*What to do*.
Search the records that follow and extract every line containing the string "right".

*Provided data*.
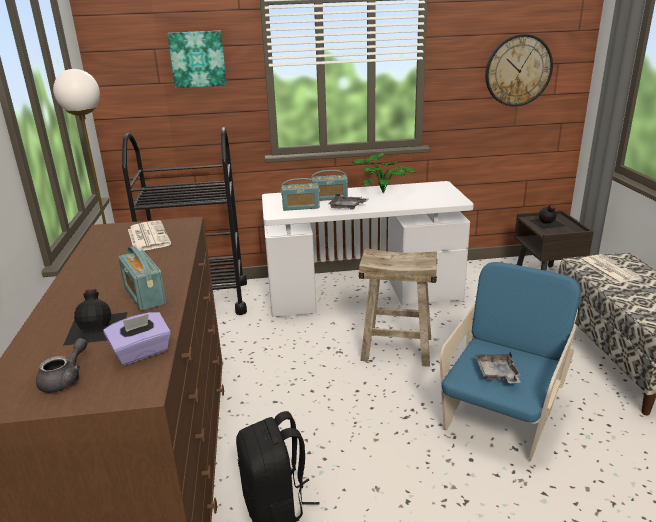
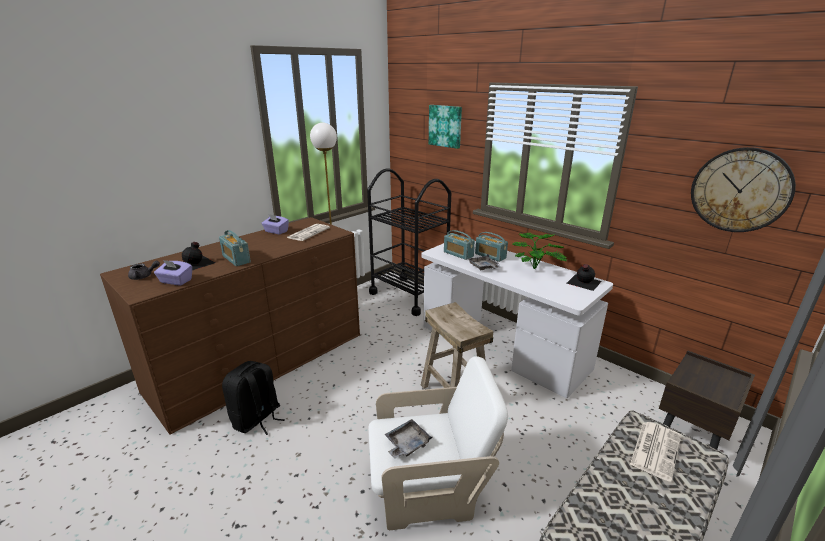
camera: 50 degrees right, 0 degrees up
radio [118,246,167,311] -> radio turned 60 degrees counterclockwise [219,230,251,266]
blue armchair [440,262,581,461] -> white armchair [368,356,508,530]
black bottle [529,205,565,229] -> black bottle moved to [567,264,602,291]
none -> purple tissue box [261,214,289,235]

--

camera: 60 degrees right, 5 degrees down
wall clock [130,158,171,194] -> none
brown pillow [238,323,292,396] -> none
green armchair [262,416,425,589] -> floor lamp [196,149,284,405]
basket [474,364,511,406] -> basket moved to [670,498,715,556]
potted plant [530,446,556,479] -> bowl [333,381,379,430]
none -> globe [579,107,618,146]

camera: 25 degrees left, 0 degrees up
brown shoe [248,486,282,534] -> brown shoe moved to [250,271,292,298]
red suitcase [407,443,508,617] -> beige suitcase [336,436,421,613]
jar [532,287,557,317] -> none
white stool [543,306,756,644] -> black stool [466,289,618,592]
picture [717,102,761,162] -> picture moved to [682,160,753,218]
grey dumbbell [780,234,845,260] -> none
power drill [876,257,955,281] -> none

---

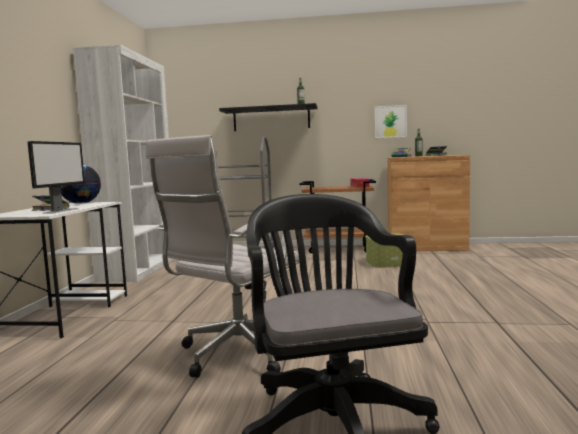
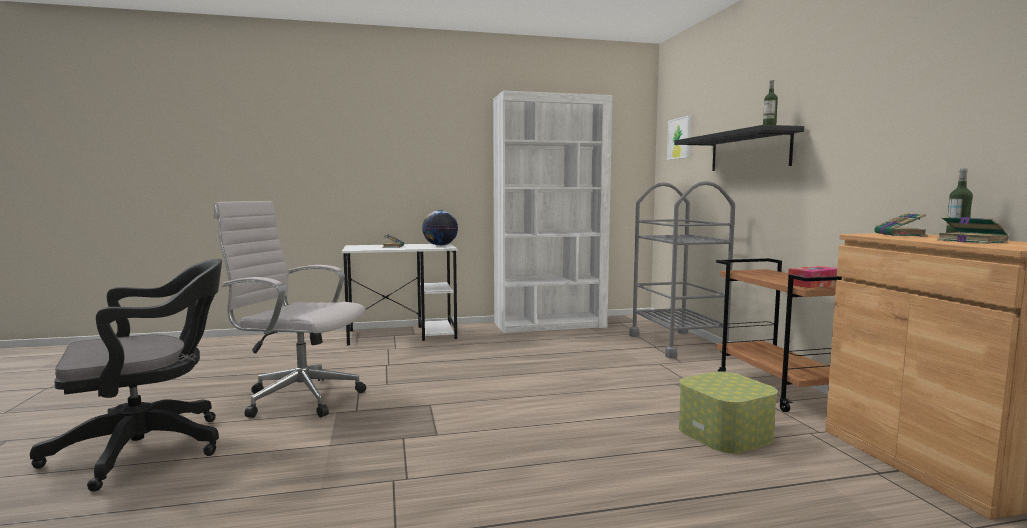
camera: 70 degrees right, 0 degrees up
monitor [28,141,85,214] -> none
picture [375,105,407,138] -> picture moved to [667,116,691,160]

*Exercise response*.
camera: 50 degrees right, 0 degrees up
camera: 60 degrees right, 5 degrees down
camera: 70 degrees right, 0 degrees up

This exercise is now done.